* _Document excerpt_:
Drinking water is one of the easiest things in the world to take for granted. We turn the tap and out comes clean and fresh, life-sustaining water. Most people don't realize just how much planning, design and work goes into delivering water to their home. Providing an adequate water supply for a community includes three things: 1) finding and developing an adequate water source; 2) treating the water to insure that it is clean enough to drink; and 3) delivering the water to every residential, commercial and industrial building within the service area.
Finding and Developing a Water Source
In Utah, as with most parts of the world, there are two types of water sources: ground water and surface water. In some parts of the world, other water sources have been developed. Rainwater can be collected where precipitation rates are high enough. In extremely arid regions bordering the ocean, desalination (salt removal) of seawater is an expensive alternative that is becoming more common. In Utah, however, drinking water supplies come from either surface or ground water sources. Of course both of these sources are fed by precipitation. It is primarily the snow in our mountains during the winter months that recharge the ground water aquifers and fill up our streams, rivers, lakes and reservoirs.

* _Dataset excerpts_:
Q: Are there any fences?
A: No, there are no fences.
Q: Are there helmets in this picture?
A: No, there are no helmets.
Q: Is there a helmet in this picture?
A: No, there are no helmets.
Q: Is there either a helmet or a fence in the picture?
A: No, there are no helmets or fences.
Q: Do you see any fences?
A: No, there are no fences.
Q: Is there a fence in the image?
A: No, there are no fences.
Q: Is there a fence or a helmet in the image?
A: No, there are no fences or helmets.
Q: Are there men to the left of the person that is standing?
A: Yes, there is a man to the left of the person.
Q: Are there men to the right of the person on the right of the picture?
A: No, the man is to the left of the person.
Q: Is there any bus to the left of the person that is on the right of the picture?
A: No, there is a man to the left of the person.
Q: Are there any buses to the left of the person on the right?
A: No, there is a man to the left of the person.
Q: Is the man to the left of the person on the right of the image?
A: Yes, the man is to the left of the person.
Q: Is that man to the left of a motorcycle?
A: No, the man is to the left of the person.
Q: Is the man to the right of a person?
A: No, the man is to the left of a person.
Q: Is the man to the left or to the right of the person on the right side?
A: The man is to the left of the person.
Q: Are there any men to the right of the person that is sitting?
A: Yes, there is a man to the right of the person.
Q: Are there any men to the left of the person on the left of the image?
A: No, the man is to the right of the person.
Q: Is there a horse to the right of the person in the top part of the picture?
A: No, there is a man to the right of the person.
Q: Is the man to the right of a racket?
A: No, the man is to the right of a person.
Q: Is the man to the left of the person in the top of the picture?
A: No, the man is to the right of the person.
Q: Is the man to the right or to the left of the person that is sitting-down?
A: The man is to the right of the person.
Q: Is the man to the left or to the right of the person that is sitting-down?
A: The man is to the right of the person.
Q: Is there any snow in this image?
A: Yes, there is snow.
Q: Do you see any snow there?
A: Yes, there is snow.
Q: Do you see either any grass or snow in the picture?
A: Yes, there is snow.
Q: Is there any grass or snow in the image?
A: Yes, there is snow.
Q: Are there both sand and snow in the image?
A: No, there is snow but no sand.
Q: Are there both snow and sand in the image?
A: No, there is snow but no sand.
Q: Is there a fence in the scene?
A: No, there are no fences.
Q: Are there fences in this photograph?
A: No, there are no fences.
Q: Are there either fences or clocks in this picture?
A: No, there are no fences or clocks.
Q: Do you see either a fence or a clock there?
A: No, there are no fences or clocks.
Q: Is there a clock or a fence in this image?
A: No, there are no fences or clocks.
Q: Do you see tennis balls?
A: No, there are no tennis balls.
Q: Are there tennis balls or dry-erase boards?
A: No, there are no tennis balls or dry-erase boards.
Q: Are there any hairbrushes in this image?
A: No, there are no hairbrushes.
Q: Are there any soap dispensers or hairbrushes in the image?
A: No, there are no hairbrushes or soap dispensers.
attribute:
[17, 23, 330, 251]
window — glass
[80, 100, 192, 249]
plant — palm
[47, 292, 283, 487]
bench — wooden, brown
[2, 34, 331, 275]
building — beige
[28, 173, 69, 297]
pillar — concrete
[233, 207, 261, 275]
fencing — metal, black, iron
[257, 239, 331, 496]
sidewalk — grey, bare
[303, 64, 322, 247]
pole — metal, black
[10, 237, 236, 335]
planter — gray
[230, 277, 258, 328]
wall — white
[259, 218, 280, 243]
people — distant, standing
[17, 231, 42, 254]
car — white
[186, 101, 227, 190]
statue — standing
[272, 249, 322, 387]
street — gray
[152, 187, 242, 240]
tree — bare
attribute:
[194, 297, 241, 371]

==

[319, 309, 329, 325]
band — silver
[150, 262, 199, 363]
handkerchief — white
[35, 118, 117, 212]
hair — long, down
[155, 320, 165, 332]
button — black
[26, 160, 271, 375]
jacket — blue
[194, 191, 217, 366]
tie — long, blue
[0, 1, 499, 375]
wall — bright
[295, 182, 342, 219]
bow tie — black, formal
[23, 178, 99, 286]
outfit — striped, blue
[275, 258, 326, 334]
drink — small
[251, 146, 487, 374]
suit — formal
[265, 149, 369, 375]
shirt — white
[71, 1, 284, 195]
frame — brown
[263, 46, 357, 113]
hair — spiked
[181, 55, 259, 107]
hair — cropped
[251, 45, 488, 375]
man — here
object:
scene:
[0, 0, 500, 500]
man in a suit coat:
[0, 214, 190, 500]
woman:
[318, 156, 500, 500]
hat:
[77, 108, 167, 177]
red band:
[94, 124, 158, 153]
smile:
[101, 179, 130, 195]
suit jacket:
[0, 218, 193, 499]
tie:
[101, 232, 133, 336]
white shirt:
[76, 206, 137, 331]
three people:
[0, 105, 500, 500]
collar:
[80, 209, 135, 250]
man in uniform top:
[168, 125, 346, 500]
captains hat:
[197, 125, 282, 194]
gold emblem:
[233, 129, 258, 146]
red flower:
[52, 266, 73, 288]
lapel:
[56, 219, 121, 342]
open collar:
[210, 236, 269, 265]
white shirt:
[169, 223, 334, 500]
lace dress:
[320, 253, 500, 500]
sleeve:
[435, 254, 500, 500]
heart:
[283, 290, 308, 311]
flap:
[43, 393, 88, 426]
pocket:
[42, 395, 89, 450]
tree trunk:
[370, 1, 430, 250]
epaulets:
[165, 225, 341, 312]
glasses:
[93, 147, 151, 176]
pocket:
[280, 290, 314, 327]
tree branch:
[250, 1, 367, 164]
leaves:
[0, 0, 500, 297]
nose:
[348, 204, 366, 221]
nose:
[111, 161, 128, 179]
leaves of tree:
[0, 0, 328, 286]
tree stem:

...

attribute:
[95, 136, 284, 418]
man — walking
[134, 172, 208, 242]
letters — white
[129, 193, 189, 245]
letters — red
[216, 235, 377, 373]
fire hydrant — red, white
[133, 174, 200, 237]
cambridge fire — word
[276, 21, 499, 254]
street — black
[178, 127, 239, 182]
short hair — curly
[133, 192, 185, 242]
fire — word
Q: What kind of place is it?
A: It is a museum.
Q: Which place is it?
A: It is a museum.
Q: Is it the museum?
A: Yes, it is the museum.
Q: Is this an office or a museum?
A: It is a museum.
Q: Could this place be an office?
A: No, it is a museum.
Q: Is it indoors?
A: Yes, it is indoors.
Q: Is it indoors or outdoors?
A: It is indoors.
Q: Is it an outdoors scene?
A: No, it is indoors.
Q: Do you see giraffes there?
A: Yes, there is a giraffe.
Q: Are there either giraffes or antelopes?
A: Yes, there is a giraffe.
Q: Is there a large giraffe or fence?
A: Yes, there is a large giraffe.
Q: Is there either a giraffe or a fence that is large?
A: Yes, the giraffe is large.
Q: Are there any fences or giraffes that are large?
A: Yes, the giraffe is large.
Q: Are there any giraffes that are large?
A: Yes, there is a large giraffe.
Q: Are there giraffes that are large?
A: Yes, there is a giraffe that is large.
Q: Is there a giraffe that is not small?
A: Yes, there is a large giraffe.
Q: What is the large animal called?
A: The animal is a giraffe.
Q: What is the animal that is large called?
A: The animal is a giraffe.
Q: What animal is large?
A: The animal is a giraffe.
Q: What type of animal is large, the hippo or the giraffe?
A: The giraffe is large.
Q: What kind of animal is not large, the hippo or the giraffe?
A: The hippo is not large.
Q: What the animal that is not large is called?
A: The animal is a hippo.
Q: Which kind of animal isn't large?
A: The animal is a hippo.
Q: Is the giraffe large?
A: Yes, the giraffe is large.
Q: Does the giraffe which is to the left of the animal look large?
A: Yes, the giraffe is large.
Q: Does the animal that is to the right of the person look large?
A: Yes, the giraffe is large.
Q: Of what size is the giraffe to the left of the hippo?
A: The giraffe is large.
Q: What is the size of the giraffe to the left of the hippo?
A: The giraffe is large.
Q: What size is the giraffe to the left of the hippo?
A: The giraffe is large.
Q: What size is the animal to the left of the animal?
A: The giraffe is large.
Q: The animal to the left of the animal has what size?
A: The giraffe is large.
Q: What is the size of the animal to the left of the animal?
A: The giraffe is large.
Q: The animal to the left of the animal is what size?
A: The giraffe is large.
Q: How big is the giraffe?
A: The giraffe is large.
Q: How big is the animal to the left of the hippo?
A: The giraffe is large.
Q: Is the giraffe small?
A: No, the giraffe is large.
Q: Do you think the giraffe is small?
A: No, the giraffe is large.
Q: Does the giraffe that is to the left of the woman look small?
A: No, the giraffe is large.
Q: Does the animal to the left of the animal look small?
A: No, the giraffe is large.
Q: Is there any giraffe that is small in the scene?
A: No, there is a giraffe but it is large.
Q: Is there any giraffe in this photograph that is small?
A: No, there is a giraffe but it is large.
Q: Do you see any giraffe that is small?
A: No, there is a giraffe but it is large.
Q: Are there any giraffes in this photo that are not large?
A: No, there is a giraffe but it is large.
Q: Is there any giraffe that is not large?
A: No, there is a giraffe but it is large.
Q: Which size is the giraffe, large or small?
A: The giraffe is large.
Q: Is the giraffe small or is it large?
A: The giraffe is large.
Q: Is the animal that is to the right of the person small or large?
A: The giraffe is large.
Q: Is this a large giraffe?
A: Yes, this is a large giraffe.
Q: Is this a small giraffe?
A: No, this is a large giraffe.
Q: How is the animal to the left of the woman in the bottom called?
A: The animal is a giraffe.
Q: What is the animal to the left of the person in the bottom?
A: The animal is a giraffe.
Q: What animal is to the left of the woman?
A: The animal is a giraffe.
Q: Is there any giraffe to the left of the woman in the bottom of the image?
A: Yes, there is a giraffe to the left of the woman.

* _Assignment 1_:
List the bodies of water that the drinking water text says mountain snow fills up.
* _Assignment 2_:
Pick out every line of the rows that contains the string "sitting".
The drinking water text and the rows come from unrelated sources.

* _Written solution 1_:
Streams, rivers, lakes, and reservoirs.

* _Written solution 2_:
Q: Are there any men to the right of the person that is sitting?
Q: Is the man to the right or to the left of the person that is sitting-down?
Q: Is the man to the left or to the right of the person that is sitting-down?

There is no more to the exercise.